If the instant action is consolidated with Choice Construction Associates, L.L.C.,
v 267 Sixth Street, LLC, et al., Index Number 25597/09, Choice would appear as both
defendant and plaintiff in the consolidated action, which would be inappropriate (see M & K
Computer Corp. v MBS Indus., 271 AD2d 660 [2d Dept 2000]). However, as both Choice
and RNC have brought actions against Sixth Street concerning the alleged improvement of the
same property, plaintiff's motion to consolidate is granted to the extent of ordering a joint trial of
these related cases (see Perini Corp. v
WDF, Inc., 33 AD3d 605, 606—07 [2d Dept 2006]).

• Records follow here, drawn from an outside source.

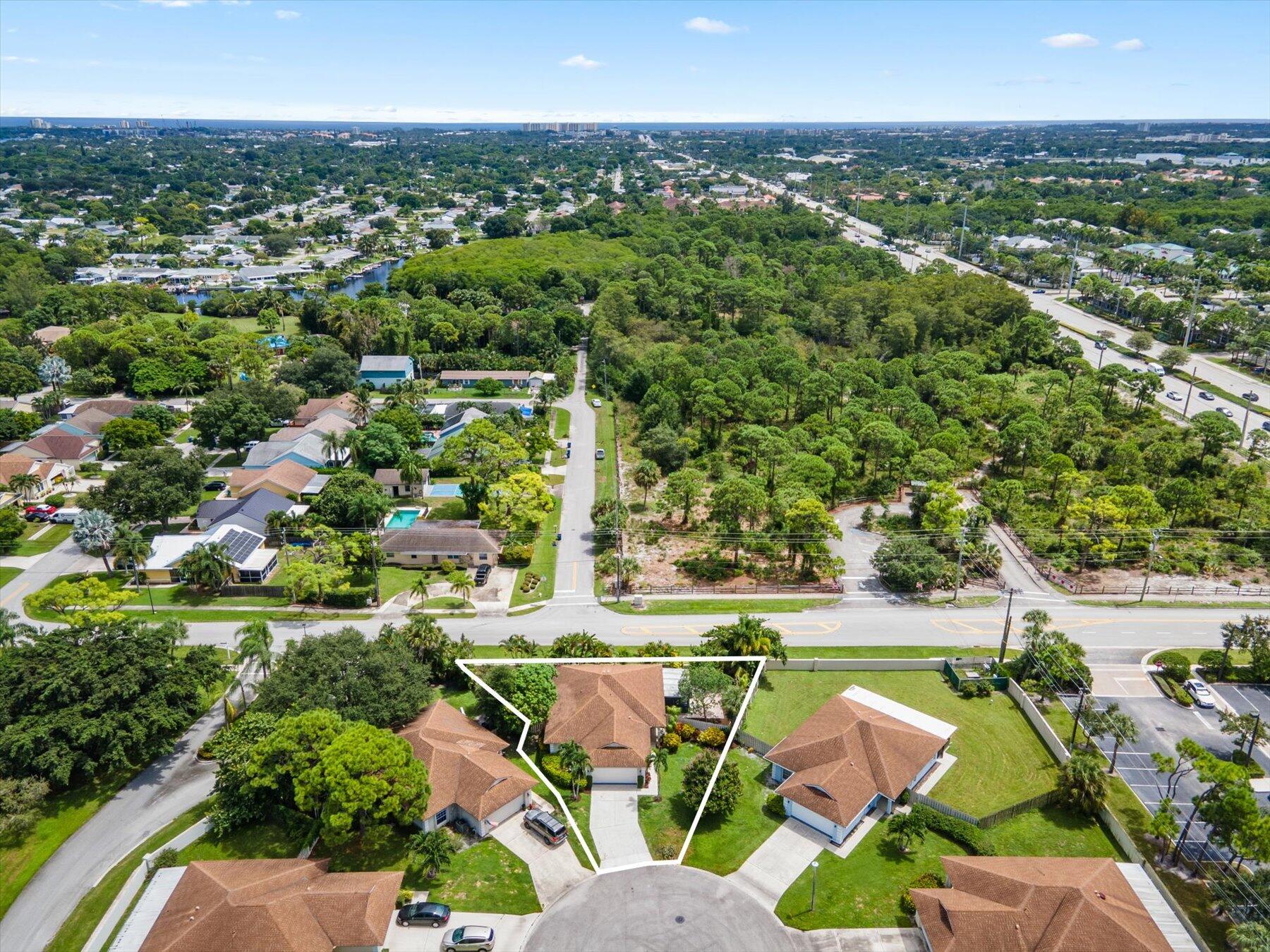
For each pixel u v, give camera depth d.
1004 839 65.50
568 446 153.25
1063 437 147.12
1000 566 110.69
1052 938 52.16
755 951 55.31
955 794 70.25
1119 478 129.88
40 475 126.94
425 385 176.75
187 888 56.47
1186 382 186.88
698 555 113.19
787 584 106.31
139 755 72.62
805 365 172.00
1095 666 89.19
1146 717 80.88
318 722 64.44
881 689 84.81
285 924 52.69
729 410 148.88
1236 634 86.44
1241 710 82.06
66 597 90.00
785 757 70.75
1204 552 111.75
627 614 98.50
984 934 53.16
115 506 112.12
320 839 64.38
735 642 86.06
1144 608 101.38
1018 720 80.56
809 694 83.88
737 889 60.56
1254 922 54.59
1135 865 62.69
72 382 173.00
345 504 114.12
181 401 173.00
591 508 126.25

The foregoing constitutes the Decision and Order of the Court.
ENTER,
Carolyn E. Demarest
J. S. C.
Footnote 1: This motion originally sought
default judgments against 267 Sixth Street LLC and Builders. The default motion against Sixth
Street was resolved on the date of argument where RNC and Sixth Street settled for judgment
against Sixth Street in the amount of $312,582.65 with interest from June 27, 2008. Therefore,
this court will not address RNC's motion for summary judgment against Sixth Street.
Footnote 2: None of the liens discussed
herein have been attached to the motion papers or otherwise provide to the court in this action.
Footnote 3: This court denied Choice's
motion for default judgment in the related action at oral argument on May 12, 2010.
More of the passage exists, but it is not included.